>>

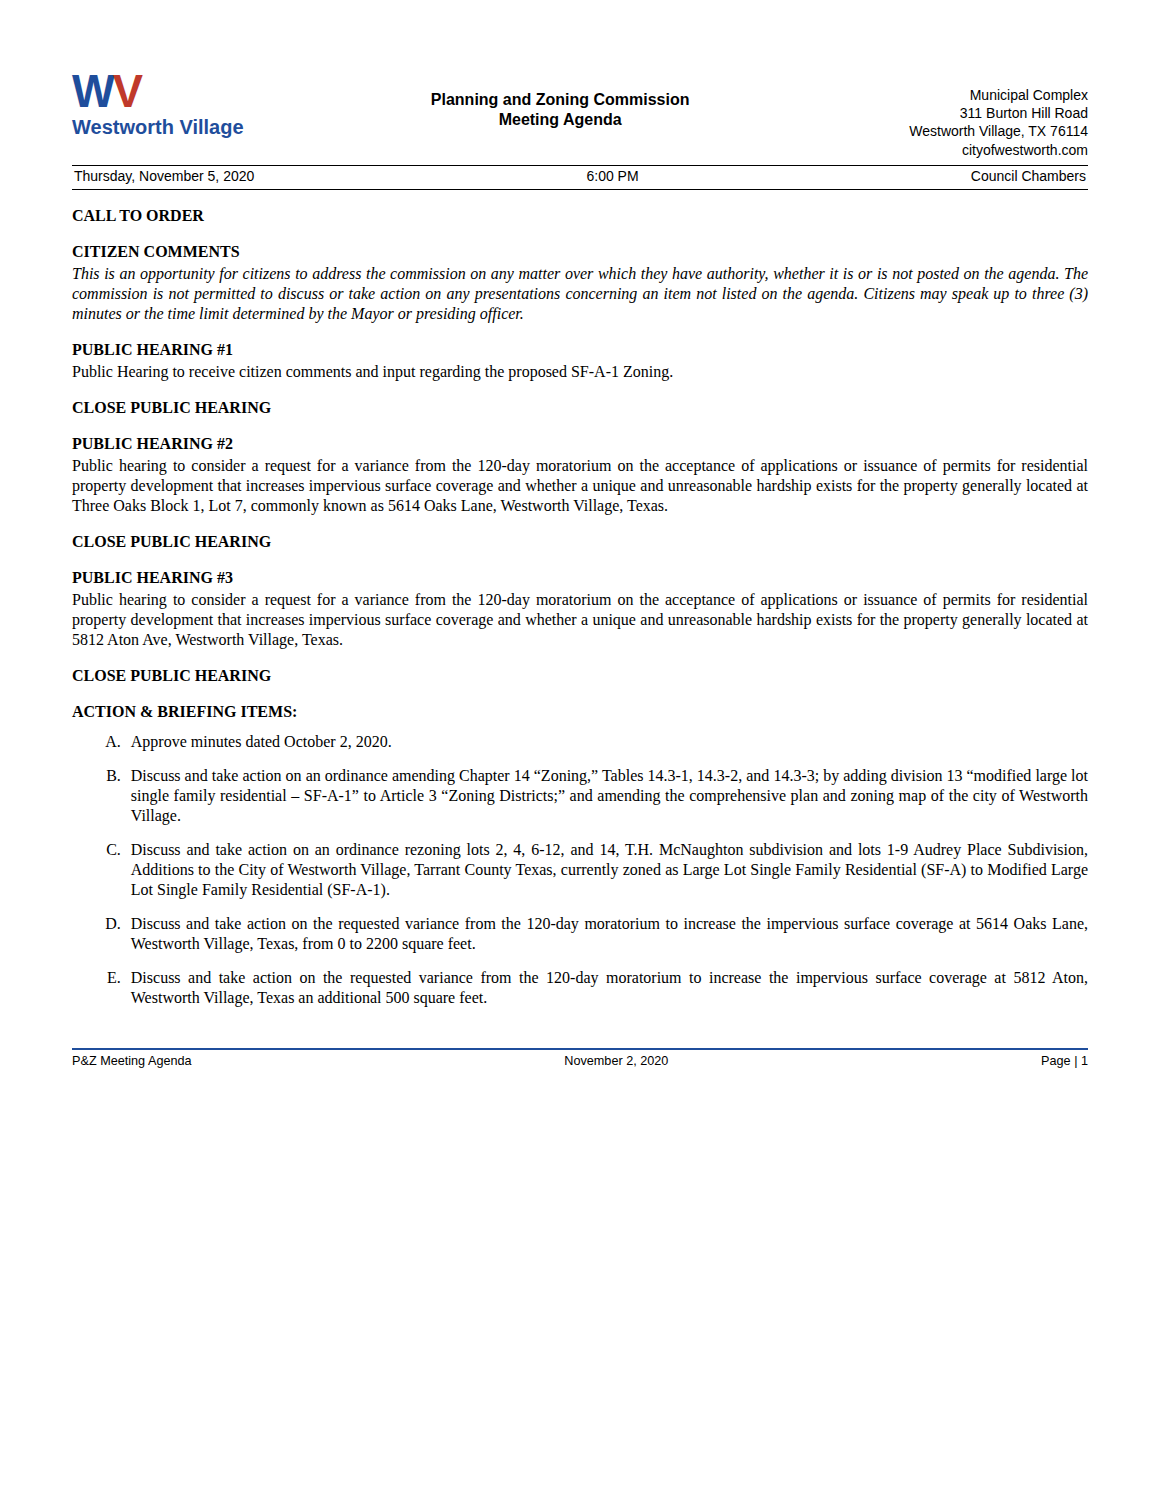WV
Westworth Village
Planning and Zoning Commission
Meeting Agenda
Municipal Complex
311 Burton Hill Road
Westworth Village, TX 76114
cityofwestworth.com
Thursday, November 5, 2020 6:00 PM Council Chambers
Call to Order
Citizen Comments
This is an opportunity for citizens to address the commission on any matter over which they have authority, whether it is or is not posted on the agenda. The commission is not permitted to discuss or take action on any presentations concerning an item not listed on the agenda. Citizens may speak up to three (3) minutes or the time limit determined by the Mayor or presiding officer.
Public Hearing #1
Public Hearing to receive citizen comments and input regarding the proposed SF-A-1 Zoning.
Close Public Hearing
Public Hearing #2
Public hearing to consider a request for a variance from the 120-day moratorium on the acceptance of applications or issuance of permits for residential property development that increases impervious surface coverage and whether a unique and unreasonable hardship exists for the property generally located at Three Oaks Block 1, Lot 7, commonly known as 5614 Oaks Lane, Westworth Village, Texas.
Close Public Hearing
Public Hearing #3
Public hearing to consider a request for a variance from the 120-day moratorium on the acceptance of applications or issuance of permits for residential property development that increases impervious surface coverage and whether a unique and unreasonable hardship exists for the property generally located at 5812 Aton Ave, Westworth Village, Texas.
Close Public Hearing
Action & Briefing Items:
Approve minutes dated October 2, 2020.
Discuss and take action on an ordinance amending Chapter 14 “Zoning,” Tables 14.3-1, 14.3-2, and 14.3-3; by adding division 13 “modified large lot single family residential – SF-A-1” to Article 3 “Zoning Districts;” and amending the comprehensive plan and zoning map of the city of Westworth Village.
Discuss and take action on an ordinance rezoning lots 2, 4, 6-12, and 14, T.H. McNaughton subdivision and lots 1-9 Audrey Place Subdivision, Additions to the City of Westworth Village, Tarrant County Texas, currently zoned as Large Lot Single Family Residential (SF-A) to Modified Large Lot Single Family Residential (SF-A-1).
Discuss and take action on the requested variance from the 120-day moratorium to increase the impervious surface coverage at 5614 Oaks Lane, Westworth Village, Texas, from 0 to 2200 square feet.
Discuss and take action on the requested variance from the 120-day moratorium to increase the impervious surface coverage at 5812 Aton, Westworth Village, Texas an additional 500 square feet.
P&Z Meeting Agenda November 2, 2020 Page | 1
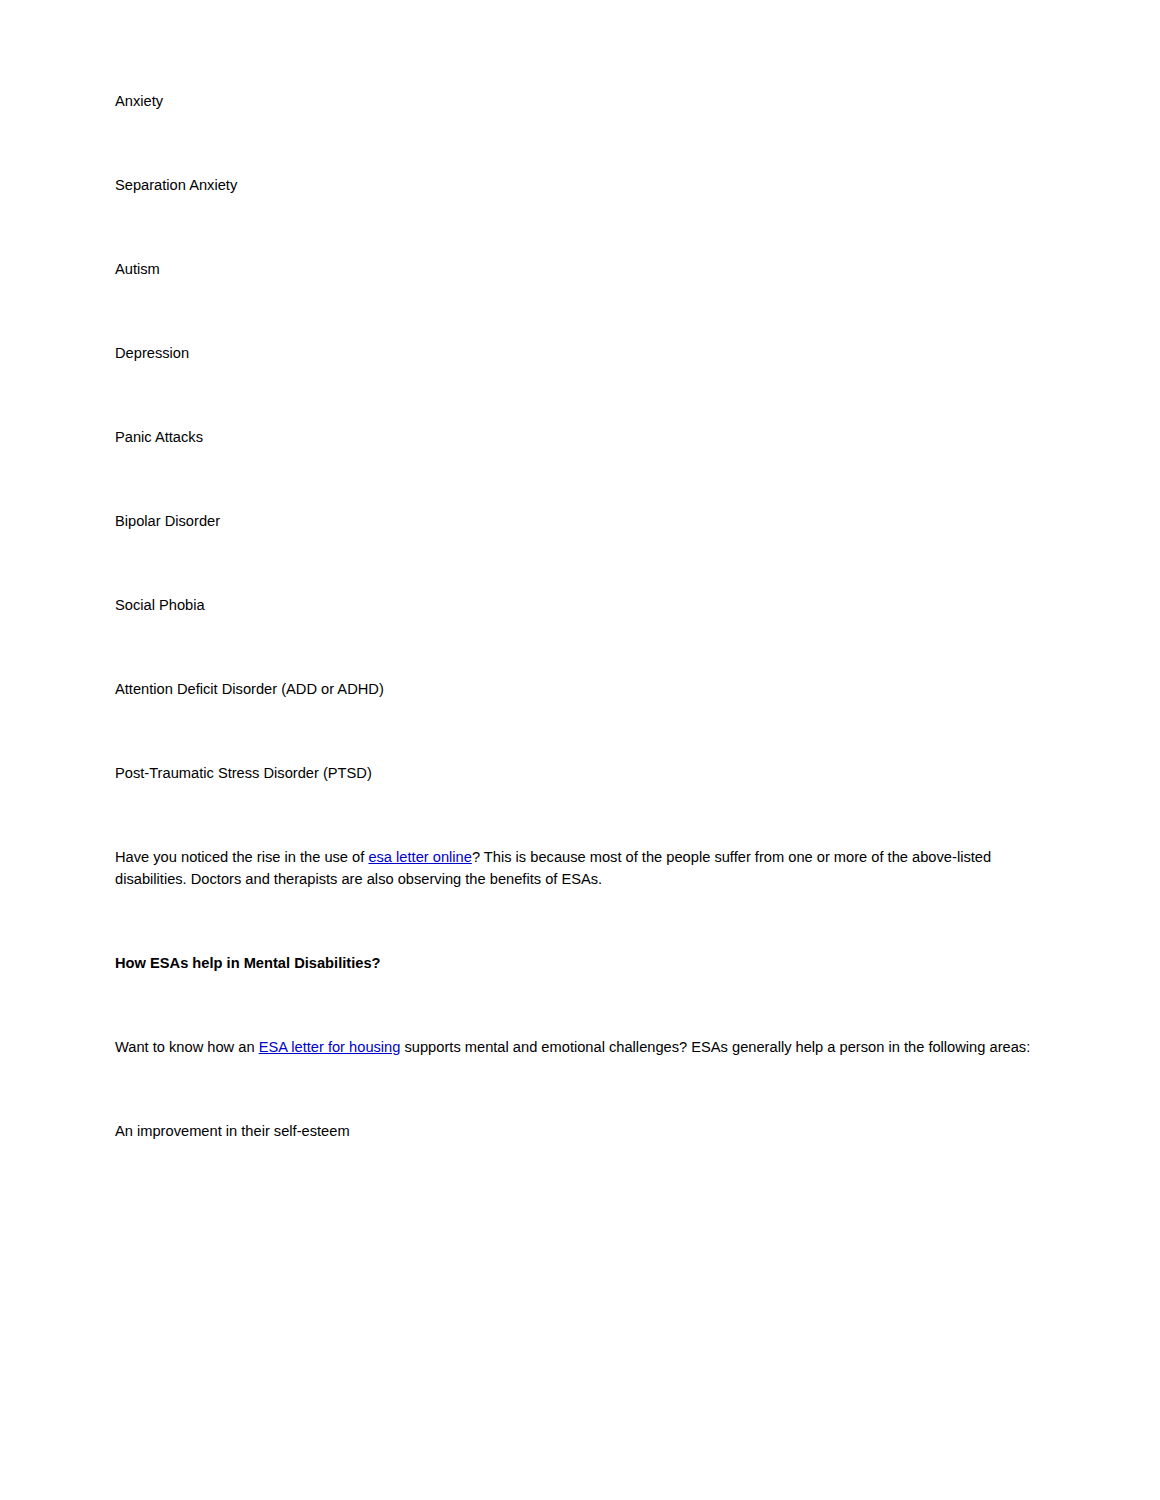Anxiety
Separation Anxiety
Autism
Depression
Panic Attacks
Bipolar Disorder
Social Phobia
Attention Deficit Disorder (ADD or ADHD)
Post-Traumatic Stress Disorder (PTSD)
Have you noticed the rise in the use of esa letter online? This is because most of the people suffer from one or more of the above-listed disabilities. Doctors and therapists are also observing the benefits of ESAs.
How ESAs help in Mental Disabilities?
Want to know how an ESA letter for housing supports mental and emotional challenges? ESAs generally help a person in the following areas:
An improvement in their self-esteem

<<

[What you need to do] Transcribe every line in the entries above, taking out only the images.

[Output of the exercise]
WV
Westworth Village
Planning and Zoning Commission
Meeting Agenda
Municipal Complex
311 Burton Hill Road
Westworth Village, TX 76114
cityofwestworth.com
Thursday, November 5, 2020 6:00 PM Council Chambers
Call to Order
Citizen Comments
This is an opportunity for citizens to address the commission on any matter over which they have authority, whether it is or is not posted on the agenda. The commission is not permitted to discuss or take action on any presentations concerning an item not listed on the agenda. Citizens may speak up to three (3) minutes or the time limit determined by the Mayor or presiding officer.
Public Hearing #1
Public Hearing to receive citizen comments and input regarding the proposed SF-A-1 Zoning.
Close Public Hearing
Public Hearing #2
Public hearing to consider a request for a variance from the 120-day moratorium on the acceptance of applications or issuance of permits for residential property development that increases impervious surface coverage and whether a unique and unreasonable hardship exists for the property generally located at Three Oaks Block 1, Lot 7, commonly known as 5614 Oaks Lane, Westworth Village, Texas.
Close Public Hearing
Public Hearing #3
Public hearing to consider a request for a variance from the 120-day moratorium on the acceptance of applications or issuance of permits for residential property development that increases impervious surface coverage and whether a unique and unreasonable hardship exists for the property generally located at 5812 Aton Ave, Westworth Village, Texas.
Close Public Hearing
Action & Briefing Items:
Approve minutes dated October 2, 2020.
Discuss and take action on an ordinance amending Chapter 14 “Zoning,” Tables 14.3-1, 14.3-2, and 14.3-3; by adding division 13 “modified large lot single family residential – SF-A-1” to Article 3 “Zoning Districts;” and amending the comprehensive plan and zoning map of the city of Westworth Village.
Discuss and take action on an ordinance rezoning lots 2, 4, 6-12, and 14, T.H. McNaughton subdivision and lots 1-9 Audrey Place Subdivision, Additions to the City of Westworth Village, Tarrant County Texas, currently zoned as Large Lot Single Family Residential (SF-A) to Modified Large Lot Single Family Residential (SF-A-1).
Discuss and take action on the requested variance from the 120-day moratorium to increase the impervious surface coverage at 5614 Oaks Lane, Westworth Village, Texas, from 0 to 2200 square feet.
Discuss and take action on the requested variance from the 120-day moratorium to increase the impervious surface coverage at 5812 Aton, Westworth Village, Texas an additional 500 square feet.
P&Z Meeting Agenda November 2, 2020 Page | 1
Anxiety
Separation Anxiety
Autism
Depression
Panic Attacks
Bipolar Disorder
Social Phobia
Attention Deficit Disorder (ADD or ADHD)
Post-Traumatic Stress Disorder (PTSD)
Have you noticed the rise in the use of esa letter online? This is because most of the people suffer from one or more of the above-listed disabilities. Doctors and therapists are also observing the benefits of ESAs.
How ESAs help in Mental Disabilities?
Want to know how an ESA letter for housing supports mental and emotional challenges? ESAs generally help a person in the following areas:
An improvement in their self-esteem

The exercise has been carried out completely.